— Work required —
In the material below, copy the lines from the line with "We turned this" up to and including the line with "# Cleaning the Data using Pandas", substituting "preliminary" for "cursory" and changing nothing else. Give only those lines.

— Data extracts —

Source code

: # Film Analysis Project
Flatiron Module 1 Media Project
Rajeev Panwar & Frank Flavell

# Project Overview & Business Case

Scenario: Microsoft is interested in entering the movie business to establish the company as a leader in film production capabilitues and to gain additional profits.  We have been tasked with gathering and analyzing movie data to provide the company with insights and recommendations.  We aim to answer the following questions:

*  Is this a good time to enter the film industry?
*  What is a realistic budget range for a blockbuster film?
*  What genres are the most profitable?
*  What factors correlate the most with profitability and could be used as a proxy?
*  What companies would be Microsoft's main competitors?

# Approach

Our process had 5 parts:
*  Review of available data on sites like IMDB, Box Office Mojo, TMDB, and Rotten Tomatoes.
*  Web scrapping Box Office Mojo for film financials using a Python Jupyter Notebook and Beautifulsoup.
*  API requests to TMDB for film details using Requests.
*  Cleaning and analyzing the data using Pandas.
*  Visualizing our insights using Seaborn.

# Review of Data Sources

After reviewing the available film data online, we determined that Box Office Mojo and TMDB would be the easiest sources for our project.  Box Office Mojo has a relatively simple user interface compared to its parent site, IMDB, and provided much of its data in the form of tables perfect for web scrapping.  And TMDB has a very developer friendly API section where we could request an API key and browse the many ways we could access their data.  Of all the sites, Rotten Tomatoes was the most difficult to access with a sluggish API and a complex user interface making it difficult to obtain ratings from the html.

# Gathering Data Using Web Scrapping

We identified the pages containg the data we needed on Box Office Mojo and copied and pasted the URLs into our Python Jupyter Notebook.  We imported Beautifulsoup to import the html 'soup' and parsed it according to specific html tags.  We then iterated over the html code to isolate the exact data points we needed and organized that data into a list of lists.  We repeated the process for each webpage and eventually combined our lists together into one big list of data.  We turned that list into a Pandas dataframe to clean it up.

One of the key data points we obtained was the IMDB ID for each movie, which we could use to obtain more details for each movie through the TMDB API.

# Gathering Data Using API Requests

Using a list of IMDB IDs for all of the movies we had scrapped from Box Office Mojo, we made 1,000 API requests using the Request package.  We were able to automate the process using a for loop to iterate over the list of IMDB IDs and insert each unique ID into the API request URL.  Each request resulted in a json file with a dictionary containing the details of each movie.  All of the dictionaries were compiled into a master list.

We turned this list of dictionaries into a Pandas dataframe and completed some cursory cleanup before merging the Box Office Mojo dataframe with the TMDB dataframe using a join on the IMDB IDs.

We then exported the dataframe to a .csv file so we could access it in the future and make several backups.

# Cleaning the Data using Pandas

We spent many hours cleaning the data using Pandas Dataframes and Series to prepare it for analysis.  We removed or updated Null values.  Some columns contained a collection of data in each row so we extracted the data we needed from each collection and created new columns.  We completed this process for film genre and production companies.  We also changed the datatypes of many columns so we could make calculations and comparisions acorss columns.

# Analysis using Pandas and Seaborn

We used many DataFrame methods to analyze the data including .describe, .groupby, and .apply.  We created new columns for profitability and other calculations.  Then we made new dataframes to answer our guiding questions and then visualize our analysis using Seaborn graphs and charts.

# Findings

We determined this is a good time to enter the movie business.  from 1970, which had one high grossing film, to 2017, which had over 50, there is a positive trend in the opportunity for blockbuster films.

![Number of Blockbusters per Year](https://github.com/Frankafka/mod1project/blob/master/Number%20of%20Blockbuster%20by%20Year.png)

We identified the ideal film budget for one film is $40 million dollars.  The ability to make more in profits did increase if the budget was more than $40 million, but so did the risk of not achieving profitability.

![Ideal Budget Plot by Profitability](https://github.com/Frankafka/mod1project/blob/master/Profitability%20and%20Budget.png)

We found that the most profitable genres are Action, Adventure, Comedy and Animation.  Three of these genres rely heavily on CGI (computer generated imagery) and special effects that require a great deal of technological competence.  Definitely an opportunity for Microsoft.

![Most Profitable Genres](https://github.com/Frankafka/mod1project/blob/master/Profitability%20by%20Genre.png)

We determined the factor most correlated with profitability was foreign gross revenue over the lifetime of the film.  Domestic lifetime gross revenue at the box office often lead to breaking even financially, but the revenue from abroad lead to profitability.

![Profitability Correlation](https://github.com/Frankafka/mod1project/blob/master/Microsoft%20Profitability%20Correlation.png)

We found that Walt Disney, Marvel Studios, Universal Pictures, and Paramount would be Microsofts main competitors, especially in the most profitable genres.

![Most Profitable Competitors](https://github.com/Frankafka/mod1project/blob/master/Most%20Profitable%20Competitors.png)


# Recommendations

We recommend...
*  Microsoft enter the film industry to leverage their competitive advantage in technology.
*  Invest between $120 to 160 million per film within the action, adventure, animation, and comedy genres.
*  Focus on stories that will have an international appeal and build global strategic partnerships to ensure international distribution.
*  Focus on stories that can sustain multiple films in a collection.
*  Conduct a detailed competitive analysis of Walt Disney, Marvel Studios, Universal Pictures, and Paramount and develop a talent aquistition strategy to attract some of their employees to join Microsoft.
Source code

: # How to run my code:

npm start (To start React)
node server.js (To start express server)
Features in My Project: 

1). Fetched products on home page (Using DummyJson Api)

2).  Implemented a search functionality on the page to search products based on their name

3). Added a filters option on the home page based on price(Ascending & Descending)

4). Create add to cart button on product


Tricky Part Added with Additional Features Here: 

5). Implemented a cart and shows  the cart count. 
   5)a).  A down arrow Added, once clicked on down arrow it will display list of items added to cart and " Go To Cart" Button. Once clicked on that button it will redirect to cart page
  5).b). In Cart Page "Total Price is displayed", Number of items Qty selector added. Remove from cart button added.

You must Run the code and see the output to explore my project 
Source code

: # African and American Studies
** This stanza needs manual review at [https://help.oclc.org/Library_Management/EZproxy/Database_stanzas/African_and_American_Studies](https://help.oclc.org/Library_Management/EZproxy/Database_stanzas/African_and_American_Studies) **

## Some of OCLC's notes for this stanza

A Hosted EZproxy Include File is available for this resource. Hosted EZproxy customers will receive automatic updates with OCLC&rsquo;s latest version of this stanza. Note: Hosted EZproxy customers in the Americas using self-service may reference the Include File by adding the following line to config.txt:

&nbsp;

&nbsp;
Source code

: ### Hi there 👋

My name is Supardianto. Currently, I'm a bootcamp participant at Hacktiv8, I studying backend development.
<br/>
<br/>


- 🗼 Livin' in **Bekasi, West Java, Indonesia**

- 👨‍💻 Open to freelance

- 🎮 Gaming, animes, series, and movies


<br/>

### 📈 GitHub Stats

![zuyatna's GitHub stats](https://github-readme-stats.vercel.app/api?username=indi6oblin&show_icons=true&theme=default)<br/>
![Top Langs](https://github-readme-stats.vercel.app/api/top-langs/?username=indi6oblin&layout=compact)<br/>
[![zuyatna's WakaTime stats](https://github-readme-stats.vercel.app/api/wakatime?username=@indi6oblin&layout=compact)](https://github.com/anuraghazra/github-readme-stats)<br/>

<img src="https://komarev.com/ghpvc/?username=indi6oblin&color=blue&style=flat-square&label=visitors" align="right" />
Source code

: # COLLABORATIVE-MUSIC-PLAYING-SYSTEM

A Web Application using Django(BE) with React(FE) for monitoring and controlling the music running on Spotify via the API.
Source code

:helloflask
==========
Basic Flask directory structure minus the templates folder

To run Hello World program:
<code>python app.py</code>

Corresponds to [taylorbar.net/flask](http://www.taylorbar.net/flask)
--
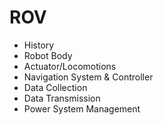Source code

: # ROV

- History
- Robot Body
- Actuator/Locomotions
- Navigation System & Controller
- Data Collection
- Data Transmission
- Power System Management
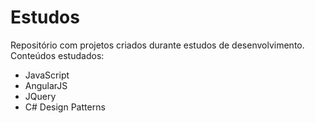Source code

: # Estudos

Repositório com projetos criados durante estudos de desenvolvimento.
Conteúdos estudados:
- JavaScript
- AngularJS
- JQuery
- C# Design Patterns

— Response to the exercise —
We turned this list of dictionaries into a Pandas dataframe and completed some preliminary cleanup before merging the Box Office Mojo dataframe with the TMDB dataframe using a join on the IMDB IDs.

We then exported the dataframe to a .csv file so we could access it in the future and make several backups.

# Cleaning the Data using Pandas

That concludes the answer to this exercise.